How do you find the domain and range of #y = -2x^2 - 8 #?

2 Answers
Jun 14, 2017

domain#->x in(-oo,+oo)#
range # ->y in (-oo,+oo)#

Explanation:

In the alphabet #color(red)(d)# comes before #color(red)(r)#

So #color(red)(d)#omain comes before #color(red)(r)#ange

Input comes before output

So domain#->#input#"; "#range#-># output

domain#->x in(-oo,+oo)#
range # ->y in (-oo,+oo)#

Jun 14, 2017

Domain: #x in(-infty,infty)#
Range: #y in [-8,-infty)#

Explanation:

The domain includes all the values of #x# that you can "legally" plug into the equation. If plugging in zero forced you to divide by zero or put a negative into a square root, those would be outside the domain of acceptable #x# values.

In the equation #y=-2x^2-8#, you are neither dividing by an #x# term, nor are you dealing with #x# values under a radical sign. Therefore, the domain includes all real numbers. That means you can plug in any real number you like, from #-infty# to #+infty#.
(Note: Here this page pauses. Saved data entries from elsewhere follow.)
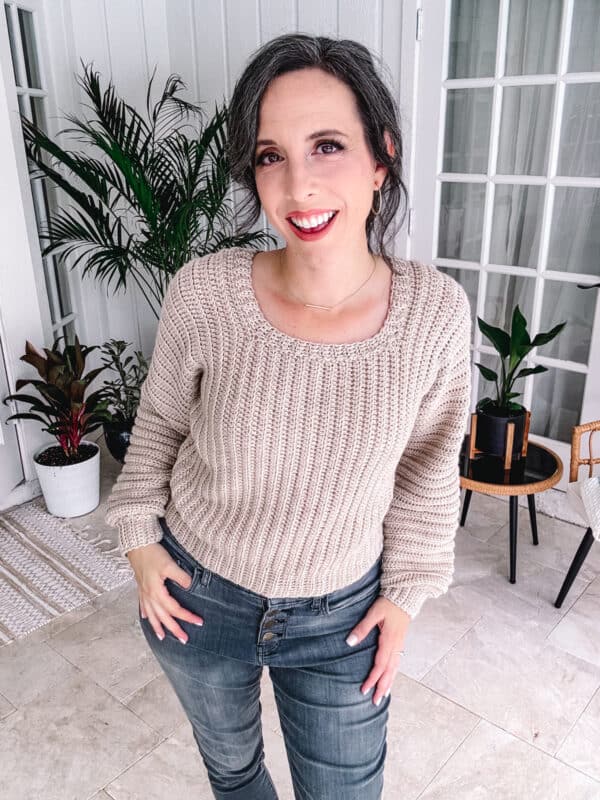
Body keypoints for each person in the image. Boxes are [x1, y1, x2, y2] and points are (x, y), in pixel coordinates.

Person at [105, 32, 472, 800]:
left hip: (343, 619)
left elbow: (429, 471)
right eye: (271, 155)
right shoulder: (206, 292)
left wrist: (405, 597)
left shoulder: (434, 312)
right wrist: (139, 541)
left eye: (328, 145)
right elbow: (160, 428)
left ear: (382, 159)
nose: (298, 185)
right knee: (234, 775)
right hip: (196, 597)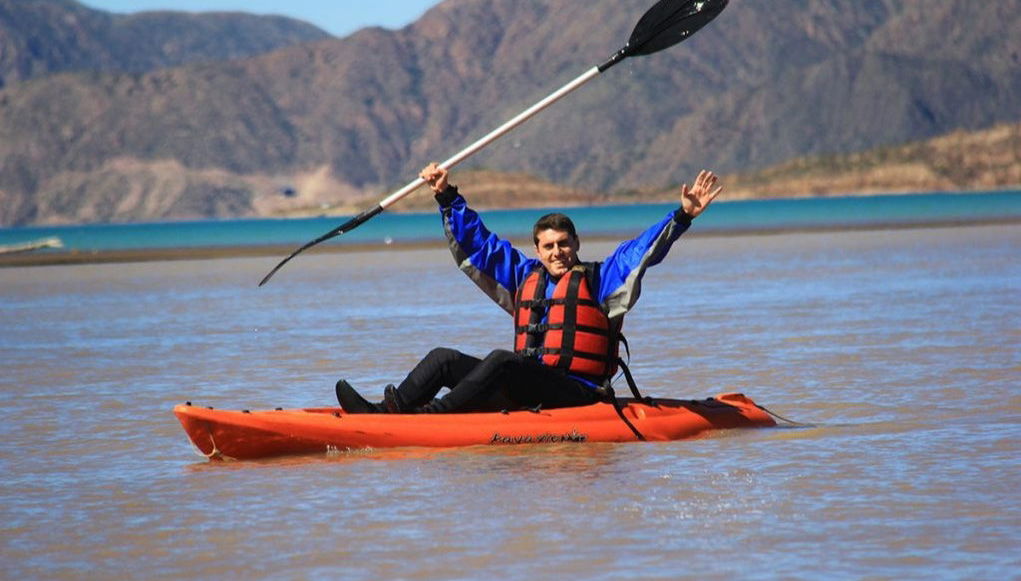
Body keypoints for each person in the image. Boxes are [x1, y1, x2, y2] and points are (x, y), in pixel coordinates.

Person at [335, 163, 722, 414]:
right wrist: (446, 195)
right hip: (528, 387)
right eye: (549, 246)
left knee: (504, 360)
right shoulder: (525, 279)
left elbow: (642, 251)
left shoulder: (600, 279)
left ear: (577, 244)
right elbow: (481, 245)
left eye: (564, 244)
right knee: (443, 358)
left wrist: (682, 216)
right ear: (537, 250)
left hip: (577, 394)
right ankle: (386, 413)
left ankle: (433, 420)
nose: (558, 252)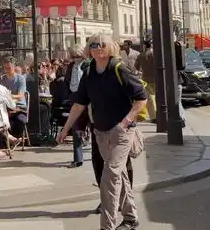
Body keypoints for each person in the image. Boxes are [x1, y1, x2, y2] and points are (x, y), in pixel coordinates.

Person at [58, 34, 147, 230]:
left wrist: (125, 122)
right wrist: (65, 129)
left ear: (110, 47)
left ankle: (107, 226)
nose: (98, 48)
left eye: (103, 44)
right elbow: (79, 103)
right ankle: (131, 218)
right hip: (101, 132)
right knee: (119, 174)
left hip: (121, 132)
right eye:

Domain: All real numbers, #RR#, which can be written as:

#x in(-infty,infty)#

The range is all the values of #y# that this function can produce. Because the equation is a quadratic equation, we have a parabola. That means that the maximum of the parabola is the upper bound of the equation and there is no lower bound.

The vertex will be the upper most top part of this function.

Vertex: #x=-b/(2a)=-(0)/(2(-2))=0/4=0#

Plugging #0# into the function gives #y=-8#. So the range is

Range: All values of #y# less than #-8#, or

#y in [-8,-infty)#